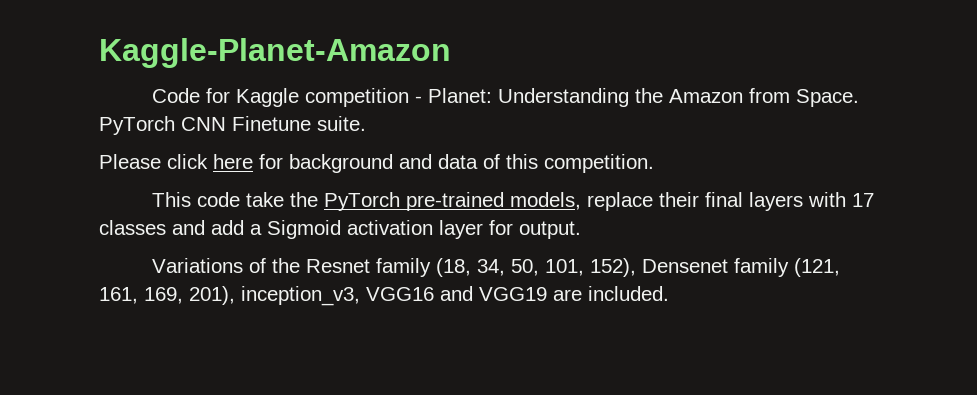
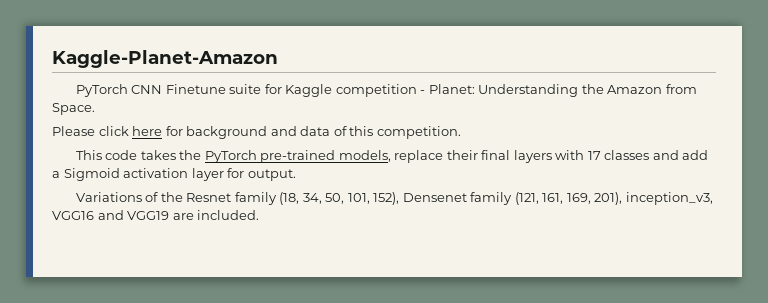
[151,88,200,103] Code -> [75,84,262,97] PyTorch CNN Finetune suite
[99,116,366,135] PyTorch CNN Finetune suite. -> (95, 109) none
[245,192,284,207] take -> [140,150,176,160] takes

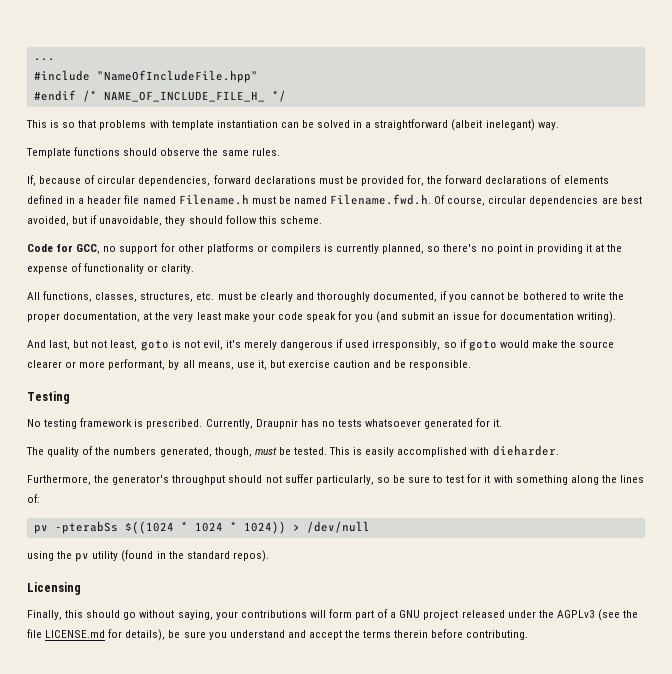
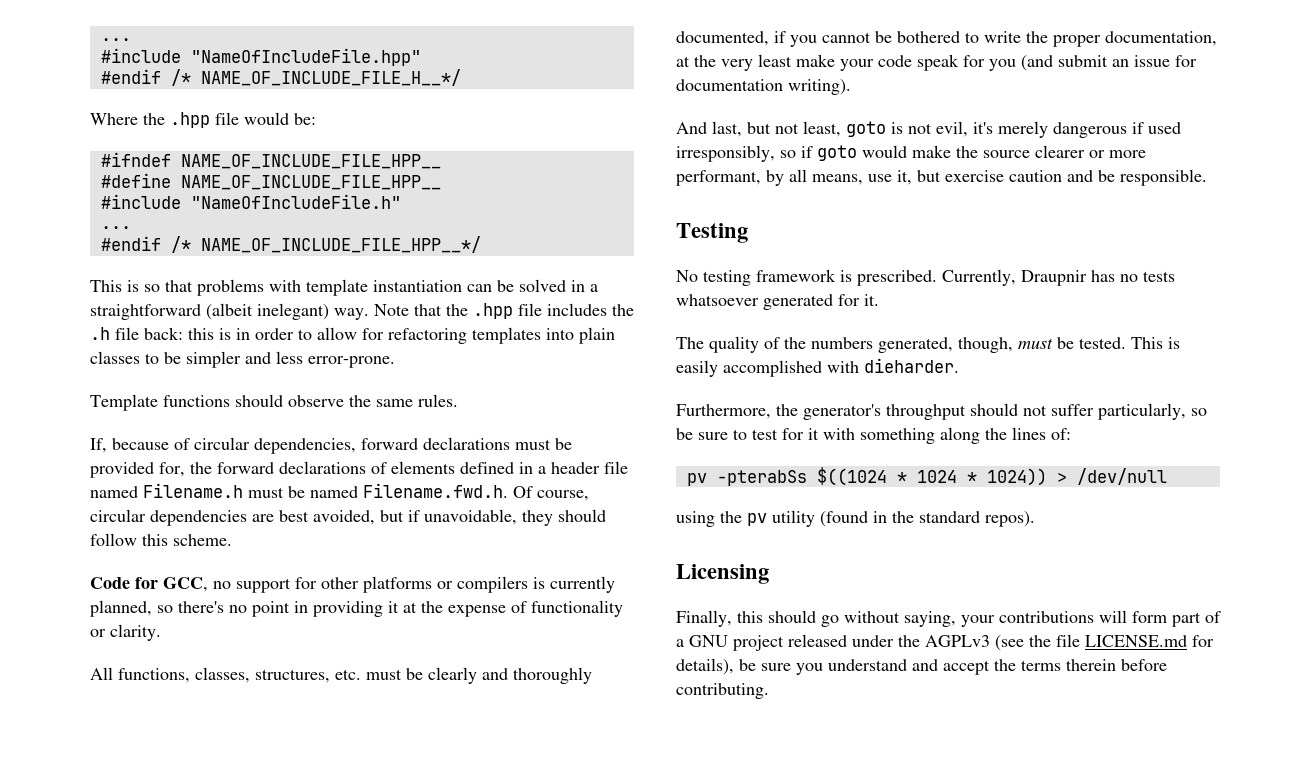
[103,90,286,102] NAME_OF_INCLUDE_FILE_H_ */ -> [200,69,461,86] [90,112,316,128] [100,152,441,169] [100,173,441,190] [100,194,401,209] [100,226,131,229] [100,236,481,253] NAME_OF_INCLUDE_FILE_H__*/ // Where the .hpp file would be: // #ifndef NAME_OF_INCLUDE_FILE_HPP__ // #define NAME_OF_INCLUDE_FILE_HPP__ // #include "NameOfIncludeFile.h" // ... // #endif /* NAME_OF_INCLUDE_FILE_HPP__*/
(559, 126) none -> [374,303,634,319] [90,327,615,344] [90,351,395,368] Note that the .hpp file includes the .h file back: this is in order to allow for refactoring templates into plain classes to be simpler and less error-prone.

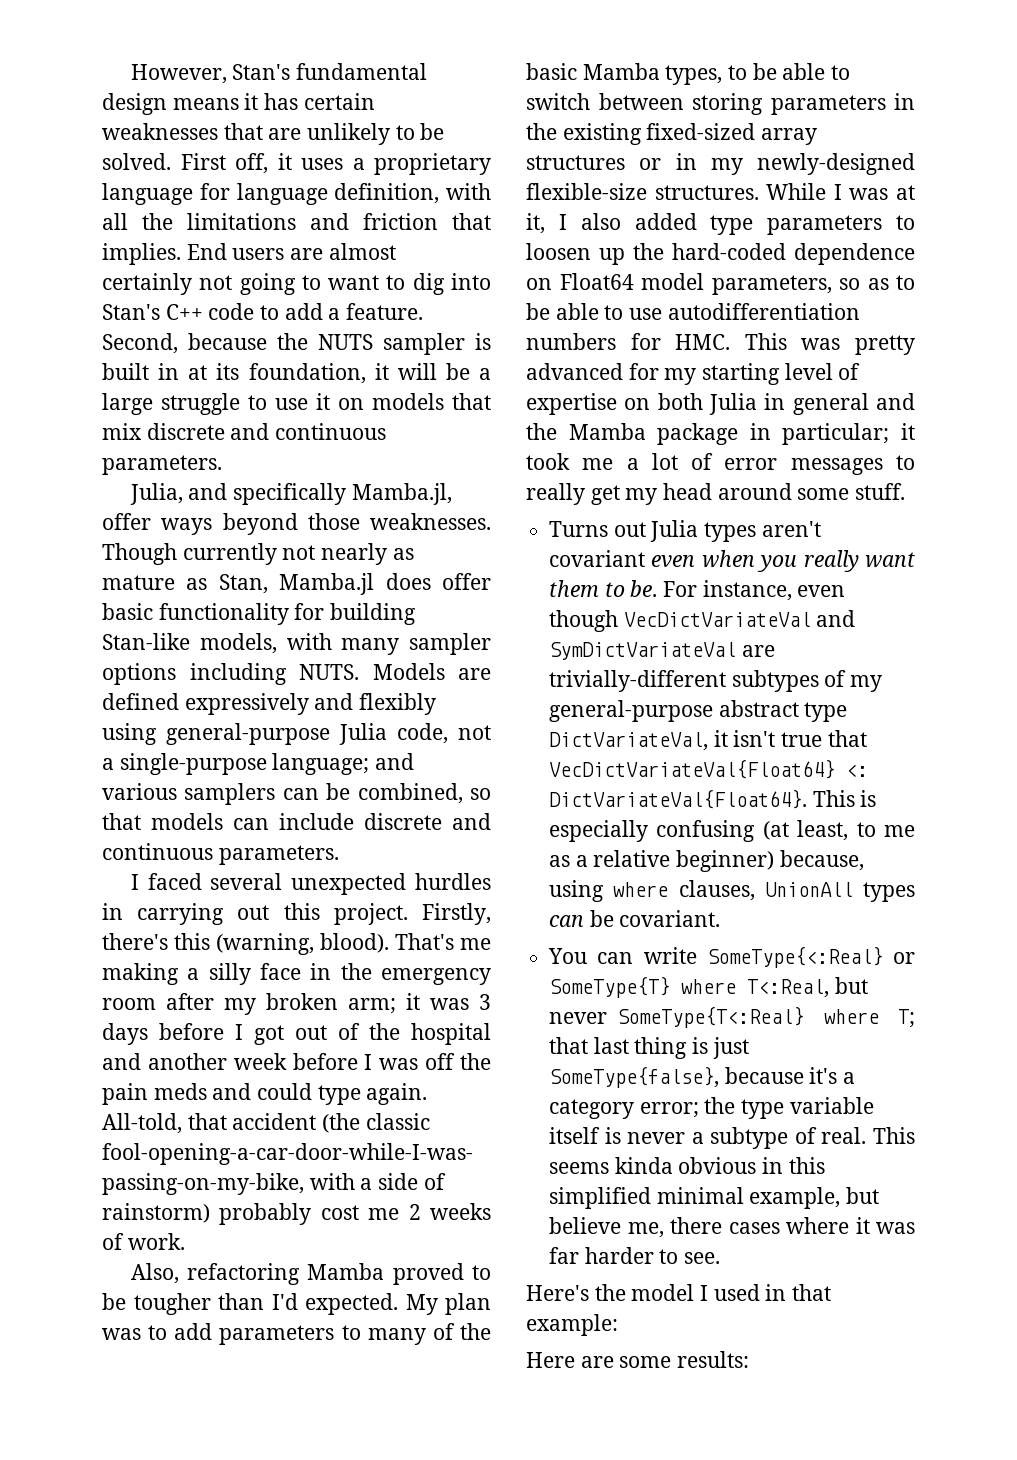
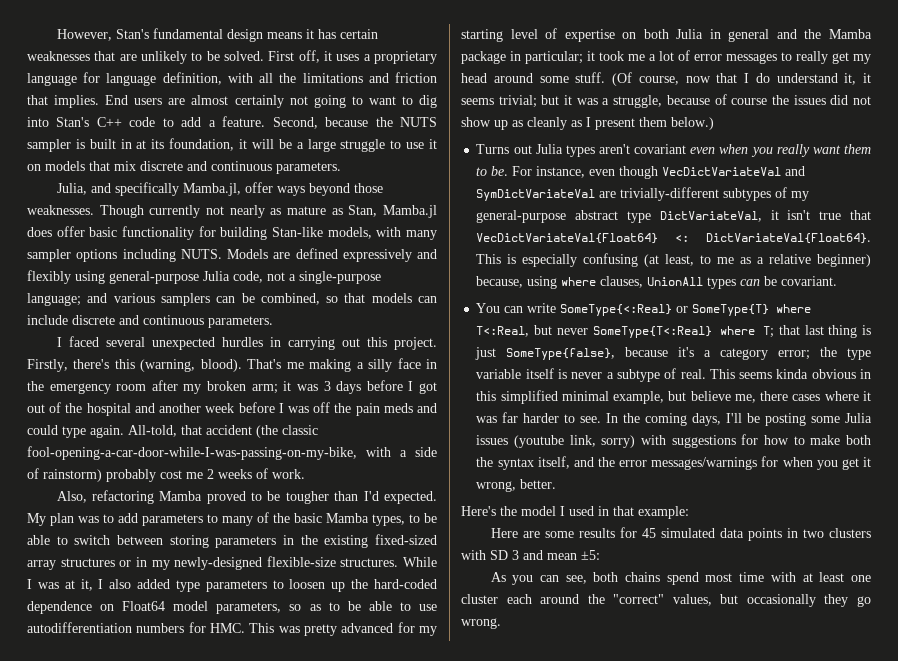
(906, 491) none -> [612,72,871,86] [461,94,871,108] [461,117,714,130] (Of course, now that I do understand it, it seems trivial; but it was a struggle, because of course the issues did not show up as cleanly as I present them below.)
(721, 1258) none -> [606,413,872,426] [476,434,872,448] [476,456,871,470] [476,479,557,492] In the coming days, I'll be posting some Julia issues (youtube link, sorry) with suggestions for how to make both the syntax itself, and the error messages/warnings for when you get it wrong, better.
[677,1351,750,1368] results: -> [578,527,871,541] [461,550,600,560] [490,572,871,585] [461,594,871,607] [461,618,501,629] results for 45 simulated data points in two clusters with SD 3 and mean ±5: // As you can see, both chains spend most time with at least one cluster each around the "correct" values, but occasionally they go wrong.

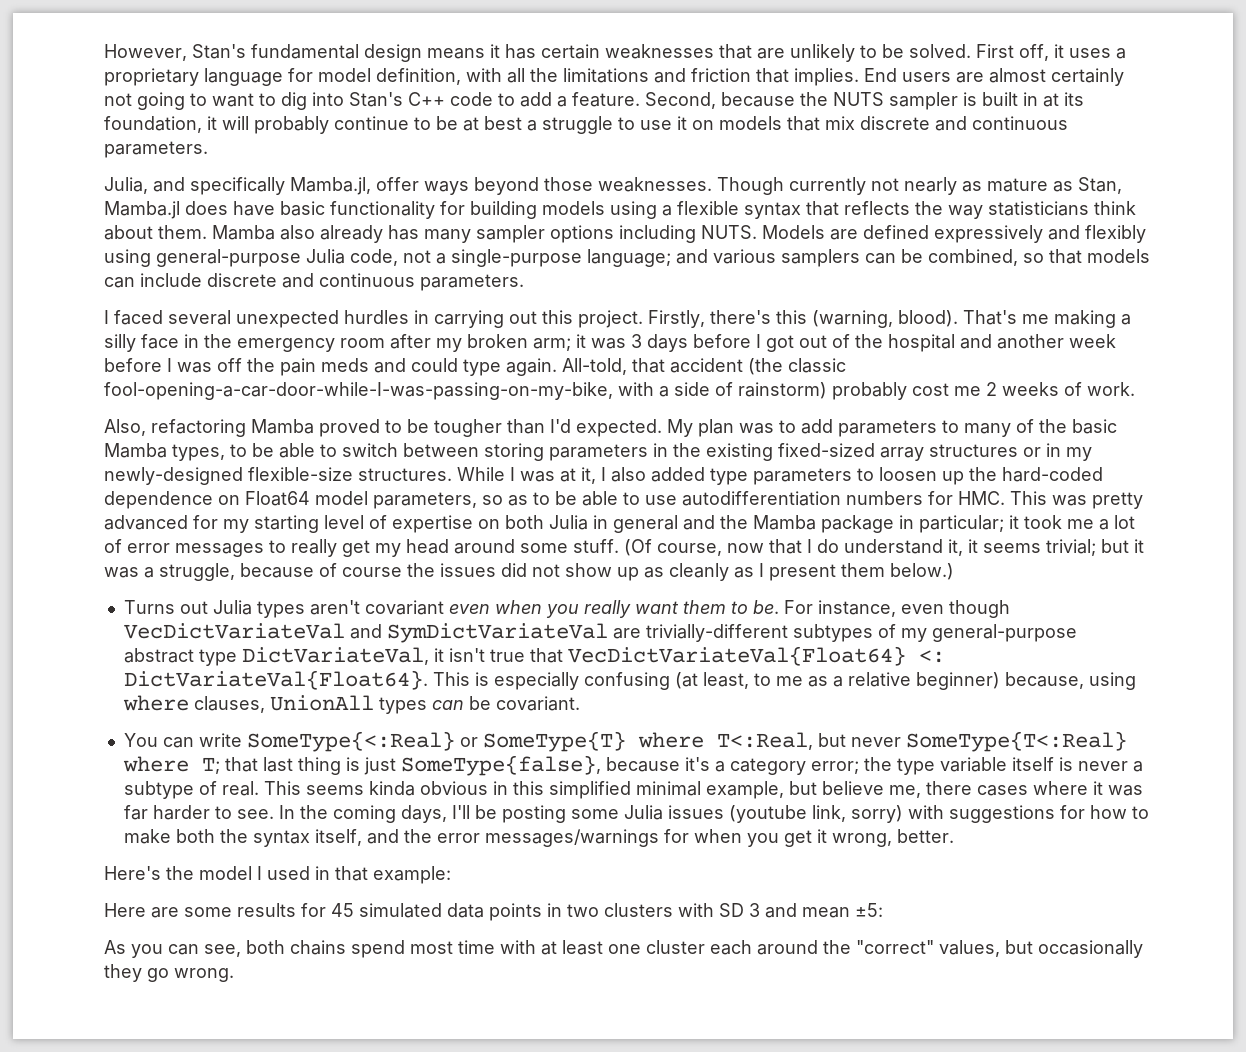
[106,73,157,86] language -> [318,68,371,82] model
[278,139,336,152] be a large -> [254,116,537,134] probably continue to be at best a
[56,226,85,237] offer -> [233,201,275,216] have
[272,227,402,239] Stan-like models, with -> [542,201,1136,219] [104,225,419,243] models using a flexible syntax that reflects the way statisticians think about them. Mamba also already has

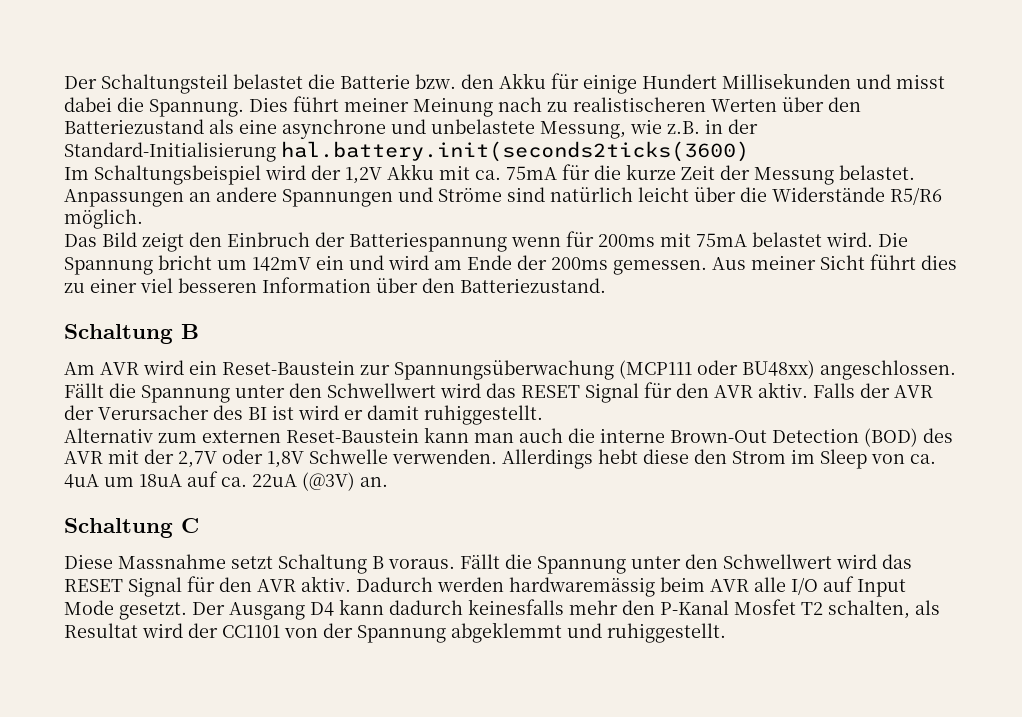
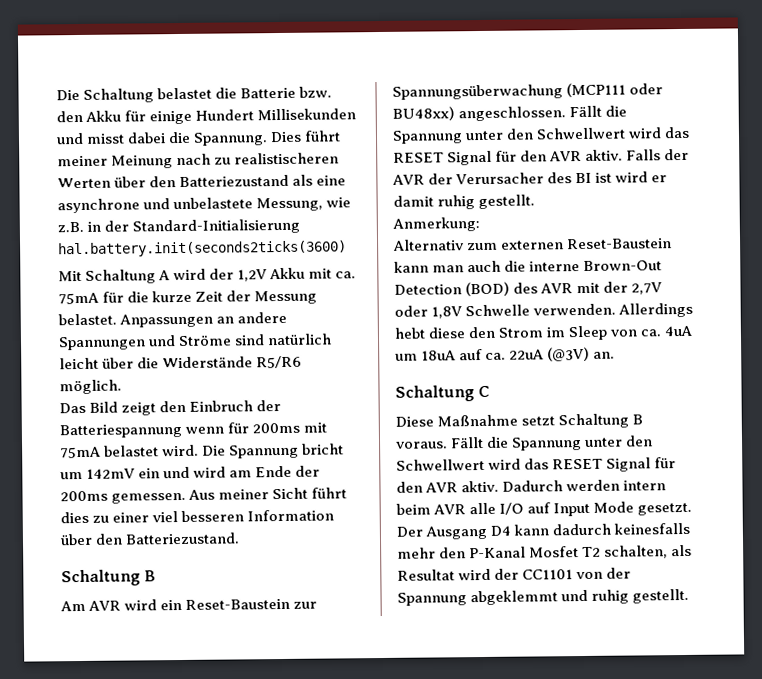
[64,74,228,94] Der Schaltungsteil -> [56,88,155,103] Die Schaltung
[64,165,261,185] Im Schaltungsbeispiel -> [58,269,171,284] Mit Schaltung A
[424,405,543,425] ruhiggestellt. -> [437,194,536,210] [392,217,480,232] ruhig gestellt. // Anmerkung:
[118,554,226,569] Massnahme -> [437,414,519,427] Maßnahme
[509,577,655,597] hardwaremässig -> [623,480,667,491] intern
[607,623,726,643] ruhiggestellt. -> [591,588,690,604] ruhig gestellt.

* [Exercise goal]: Before duplicating the entries above, strip out the pictures and keep the rest exact.

* [Your response]:
[151,88,200,103] Code -> [75,84,262,97] PyTorch CNN Finetune suite
[99,116,366,135] PyTorch CNN Finetune suite. -> (95, 109) none
[245,192,284,207] take -> [140,150,176,160] takes

[103,90,286,102] NAME_OF_INCLUDE_FILE_H_ */ -> [200,69,461,86] [90,112,316,128] [100,152,441,169] [100,173,441,190] [100,194,401,209] [100,226,131,229] [100,236,481,253] NAME_OF_INCLUDE_FILE_H__*/ // Where the .hpp file would be: // #ifndef NAME_OF_INCLUDE_FILE_HPP__ // #define NAME_OF_INCLUDE_FILE_HPP__ // #include "NameOfIncludeFile.h" // ... // #endif /* NAME_OF_INCLUDE_FILE_HPP__*/
(559, 126) none -> [374,303,634,319] [90,327,615,344] [90,351,395,368] Note that the .hpp file includes the .h file back: this is in order to allow for refactoring templates into plain classes to be simpler and less error-prone.

(906, 491) none -> [612,72,871,86] [461,94,871,108] [461,117,714,130] (Of course, now that I do understand it, it seems trivial; but it was a struggle, because of course the issues did not show up as cleanly as I present them below.)
(721, 1258) none -> [606,413,872,426] [476,434,872,448] [476,456,871,470] [476,479,557,492] In the coming days, I'll be posting some Julia issues (youtube link, sorry) with suggestions for how to make both the syntax itself, and the error messages/warnings for when you get it wrong, better.
[677,1351,750,1368] results: -> [578,527,871,541] [461,550,600,560] [490,572,871,585] [461,594,871,607] [461,618,501,629] results for 45 simulated data points in two clusters with SD 3 and mean ±5: // As you can see, both chains spend most time with at least one cluster each around the "correct" values, but occasionally they go wrong.

[106,73,157,86] language -> [318,68,371,82] model
[278,139,336,152] be a large -> [254,116,537,134] probably continue to be at best a
[56,226,85,237] offer -> [233,201,275,216] have
[272,227,402,239] Stan-like models, with -> [542,201,1136,219] [104,225,419,243] models using a flexible syntax that reflects the way statisticians think about them. Mamba also already has

[64,74,228,94] Der Schaltungsteil -> [56,88,155,103] Die Schaltung
[64,165,261,185] Im Schaltungsbeispiel -> [58,269,171,284] Mit Schaltung A
[424,405,543,425] ruhiggestellt. -> [437,194,536,210] [392,217,480,232] ruhig gestellt. // Anmerkung:
[118,554,226,569] Massnahme -> [437,414,519,427] Maßnahme
[509,577,655,597] hardwaremässig -> [623,480,667,491] intern
[607,623,726,643] ruhiggestellt. -> [591,588,690,604] ruhig gestellt.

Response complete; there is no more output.